━━ GIVEN RECORDS

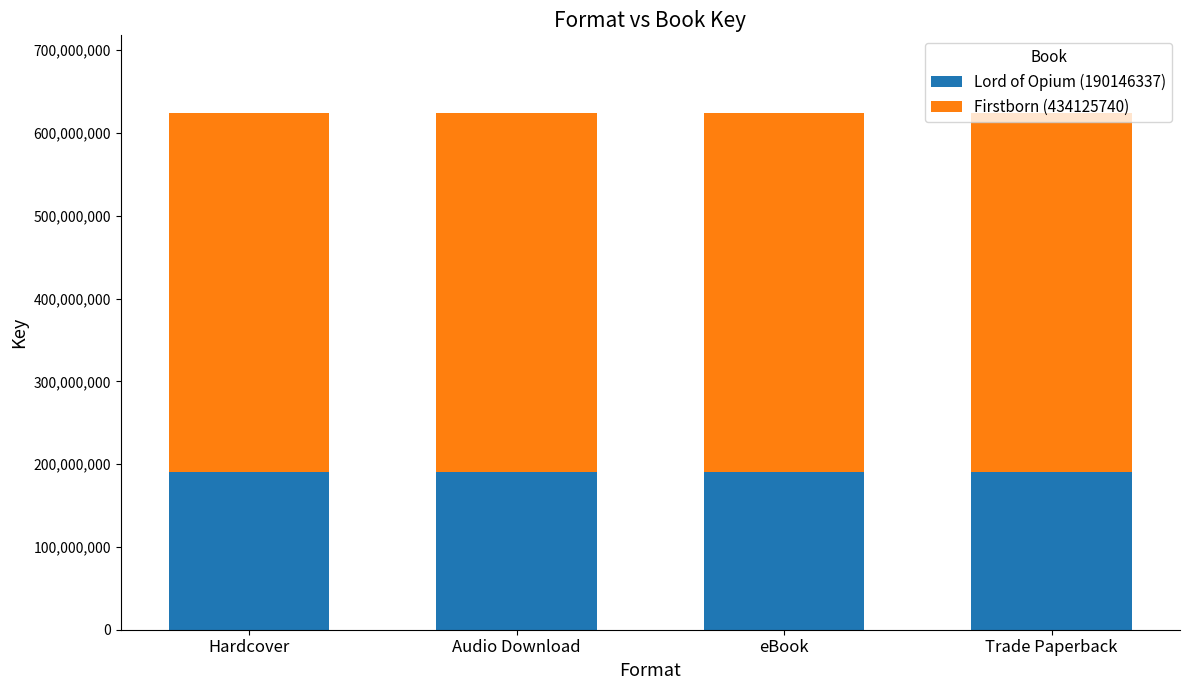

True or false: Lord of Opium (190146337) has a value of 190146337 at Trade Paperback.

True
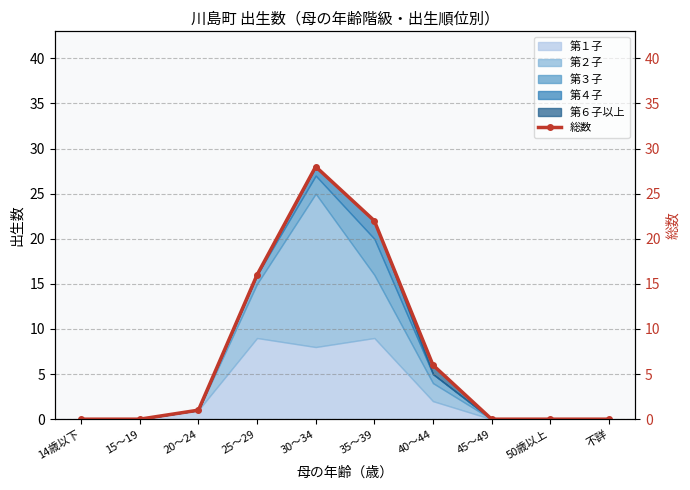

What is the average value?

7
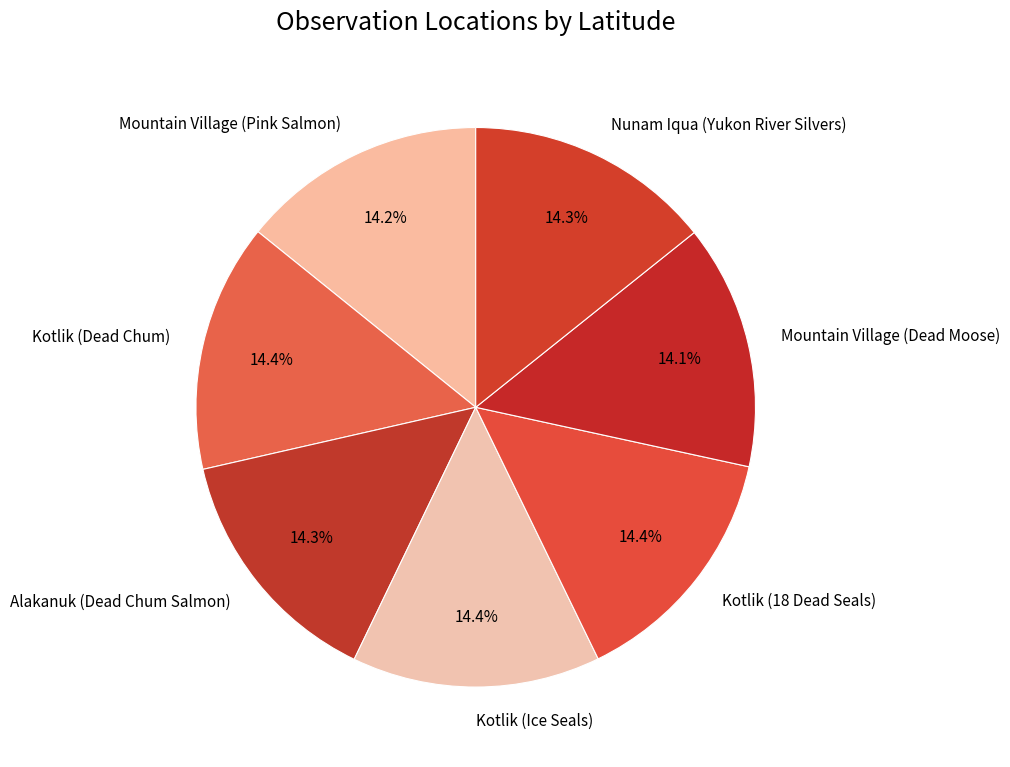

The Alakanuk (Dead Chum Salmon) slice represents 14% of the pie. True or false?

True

━━━━

Render the material from the line containing "What is the average value?" up to and including its final line as a numbered list, skipping blank lines. Leave the pictures out of the list.

= WRITTEN REPLY =
1. What is the average value?
2. 7
3. The Alakanuk (Dead Chum Salmon) slice represents 14% of the pie. True or false?
4. True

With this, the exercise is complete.